“That’s 100 percent part of the hiring process,” McElwain said.
At SEC Media Days two weeks ago, Anfernee Jennings, a 2018 starting linebacker, was asked to assess the difference between 2017 defensive coordinator Jeremy Pruitt, and his replacement, Tosh Lupoi. “It’s going to be much of the same thing, just a different person calling it.” Jennings said.
To be sure, Alabama has other structural advantages that could cancel out the disadvantage of its sweeping staff overhaul. The Crimson Tide generally have more good players than any other program in the SEC (53 draft picks the last six seasons, 15 in the first round). Also, the SEC has lost some of its finest coaches in the Saban era — Florida’s Urban Meyer is now at Ohio State, South Carolina’s Steve Spurrier is retired, L.S.U.’s Les Miles got fired after failing to match the big red rival. Their replacements have been no match for Saban so far.
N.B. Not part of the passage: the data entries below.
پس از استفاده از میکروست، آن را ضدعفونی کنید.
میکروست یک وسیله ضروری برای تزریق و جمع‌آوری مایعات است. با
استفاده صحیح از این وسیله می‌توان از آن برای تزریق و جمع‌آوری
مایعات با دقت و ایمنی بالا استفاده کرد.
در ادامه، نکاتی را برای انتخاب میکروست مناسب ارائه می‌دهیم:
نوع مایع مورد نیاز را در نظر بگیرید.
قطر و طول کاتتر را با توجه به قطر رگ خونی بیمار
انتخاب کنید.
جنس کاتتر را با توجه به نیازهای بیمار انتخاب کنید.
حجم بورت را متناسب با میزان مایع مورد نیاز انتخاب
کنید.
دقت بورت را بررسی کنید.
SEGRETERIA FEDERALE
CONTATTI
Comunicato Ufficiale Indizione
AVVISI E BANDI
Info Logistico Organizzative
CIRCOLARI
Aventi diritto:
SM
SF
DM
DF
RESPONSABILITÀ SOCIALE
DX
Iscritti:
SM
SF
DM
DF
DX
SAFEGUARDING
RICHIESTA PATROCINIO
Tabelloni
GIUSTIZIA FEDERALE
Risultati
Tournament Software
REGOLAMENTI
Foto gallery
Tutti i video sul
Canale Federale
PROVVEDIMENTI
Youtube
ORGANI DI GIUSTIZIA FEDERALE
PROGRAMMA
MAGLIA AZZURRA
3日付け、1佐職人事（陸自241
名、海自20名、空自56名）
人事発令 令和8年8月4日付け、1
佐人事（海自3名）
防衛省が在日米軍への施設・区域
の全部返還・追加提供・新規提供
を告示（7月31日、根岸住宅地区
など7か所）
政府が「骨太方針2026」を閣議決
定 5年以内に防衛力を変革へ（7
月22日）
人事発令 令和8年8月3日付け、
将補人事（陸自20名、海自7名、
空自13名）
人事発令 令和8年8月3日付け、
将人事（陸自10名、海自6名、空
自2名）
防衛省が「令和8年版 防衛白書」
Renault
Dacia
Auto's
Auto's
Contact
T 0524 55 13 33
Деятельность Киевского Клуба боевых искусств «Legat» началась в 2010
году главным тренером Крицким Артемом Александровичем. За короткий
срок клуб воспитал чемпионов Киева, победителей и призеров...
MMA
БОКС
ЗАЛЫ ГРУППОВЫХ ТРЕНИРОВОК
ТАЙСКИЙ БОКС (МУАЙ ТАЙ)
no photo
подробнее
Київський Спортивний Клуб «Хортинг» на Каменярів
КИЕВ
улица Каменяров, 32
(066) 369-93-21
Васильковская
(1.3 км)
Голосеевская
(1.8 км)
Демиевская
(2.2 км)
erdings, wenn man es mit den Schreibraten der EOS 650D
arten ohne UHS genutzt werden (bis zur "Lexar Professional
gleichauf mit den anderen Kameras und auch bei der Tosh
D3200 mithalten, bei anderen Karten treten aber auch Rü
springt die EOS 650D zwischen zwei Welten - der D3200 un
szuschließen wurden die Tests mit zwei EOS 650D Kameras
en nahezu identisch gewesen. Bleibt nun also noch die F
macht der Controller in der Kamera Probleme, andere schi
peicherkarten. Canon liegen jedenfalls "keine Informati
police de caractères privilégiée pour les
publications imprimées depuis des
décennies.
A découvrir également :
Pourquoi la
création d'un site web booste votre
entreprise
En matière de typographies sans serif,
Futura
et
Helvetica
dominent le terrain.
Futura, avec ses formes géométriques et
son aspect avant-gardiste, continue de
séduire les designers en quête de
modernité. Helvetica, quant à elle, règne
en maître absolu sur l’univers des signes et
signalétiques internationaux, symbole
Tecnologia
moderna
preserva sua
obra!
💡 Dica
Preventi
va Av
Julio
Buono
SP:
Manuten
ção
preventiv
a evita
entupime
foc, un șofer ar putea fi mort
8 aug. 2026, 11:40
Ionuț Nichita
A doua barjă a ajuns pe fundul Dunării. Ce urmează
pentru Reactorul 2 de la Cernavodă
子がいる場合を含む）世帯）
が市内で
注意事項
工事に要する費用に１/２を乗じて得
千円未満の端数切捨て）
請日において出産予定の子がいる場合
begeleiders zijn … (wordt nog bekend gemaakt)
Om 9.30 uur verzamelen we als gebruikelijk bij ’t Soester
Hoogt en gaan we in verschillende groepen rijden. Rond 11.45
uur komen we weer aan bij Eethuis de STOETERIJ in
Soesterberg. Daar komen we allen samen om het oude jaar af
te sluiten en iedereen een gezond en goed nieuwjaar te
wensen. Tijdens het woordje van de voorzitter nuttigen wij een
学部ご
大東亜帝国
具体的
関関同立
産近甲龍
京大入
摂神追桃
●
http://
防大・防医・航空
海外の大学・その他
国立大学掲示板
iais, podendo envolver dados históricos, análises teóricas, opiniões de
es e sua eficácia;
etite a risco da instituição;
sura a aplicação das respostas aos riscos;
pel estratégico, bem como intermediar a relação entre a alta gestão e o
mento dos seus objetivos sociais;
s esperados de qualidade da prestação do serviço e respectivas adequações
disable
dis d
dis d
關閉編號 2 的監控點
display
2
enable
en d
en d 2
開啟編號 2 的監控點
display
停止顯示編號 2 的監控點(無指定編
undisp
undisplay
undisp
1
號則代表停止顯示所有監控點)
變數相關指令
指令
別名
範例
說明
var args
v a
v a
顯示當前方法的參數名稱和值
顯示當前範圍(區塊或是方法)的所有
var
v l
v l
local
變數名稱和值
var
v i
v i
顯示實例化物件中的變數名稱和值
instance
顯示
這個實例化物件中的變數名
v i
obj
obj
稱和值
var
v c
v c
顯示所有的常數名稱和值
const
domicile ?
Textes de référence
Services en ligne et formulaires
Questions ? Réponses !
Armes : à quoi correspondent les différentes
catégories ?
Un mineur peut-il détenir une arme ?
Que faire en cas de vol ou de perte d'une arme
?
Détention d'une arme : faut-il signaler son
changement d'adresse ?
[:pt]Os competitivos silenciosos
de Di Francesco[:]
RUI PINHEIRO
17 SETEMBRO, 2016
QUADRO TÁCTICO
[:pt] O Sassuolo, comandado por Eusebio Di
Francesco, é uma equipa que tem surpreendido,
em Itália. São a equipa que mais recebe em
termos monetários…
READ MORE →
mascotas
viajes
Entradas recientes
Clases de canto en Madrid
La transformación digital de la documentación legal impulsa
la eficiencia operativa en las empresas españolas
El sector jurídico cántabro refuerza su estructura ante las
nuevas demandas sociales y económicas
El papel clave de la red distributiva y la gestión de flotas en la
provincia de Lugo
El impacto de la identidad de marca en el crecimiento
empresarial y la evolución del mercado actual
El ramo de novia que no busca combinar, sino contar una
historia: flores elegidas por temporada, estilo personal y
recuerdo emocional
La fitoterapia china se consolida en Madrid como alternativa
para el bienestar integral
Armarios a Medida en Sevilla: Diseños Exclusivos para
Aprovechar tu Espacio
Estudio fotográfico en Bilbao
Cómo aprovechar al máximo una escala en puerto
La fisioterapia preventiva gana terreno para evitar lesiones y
In the last two years, impatient fans and boosters have forced school presidents to replace three coaches in the SEC’s Western Division, who were not able to compete with Saban (Texas A&M’s Kevin Sumlin, Arkansas’ Bret Bielema and Miles). A fourth coach, Mississippi’s Hugh Freeze, was fired for reasons related to trying to keep up with Alabama: N.C.A.A. recruiting violations. Since 2012, every school in the SEC, besides Alabama, has replaced its head coach, which means those schools have their own staff turnover to manage.
Schools trying to compete with Saban invariably take a step back attempting a big step forward, which is similar to what is happening in the N.F.L.’s A.F.C. East. Owners fire coaches failing to catch Saban’s friend, Bill Belichick, who has coached the New England Patriots since 2000.
“That’s one of the amazing things about Saban,” Bowden said. “He doesn’t just lose a good man, he loses good men, and I don’t see any shortage of the number of quality players and how they play. I’ve tried to figure out why, why, why.”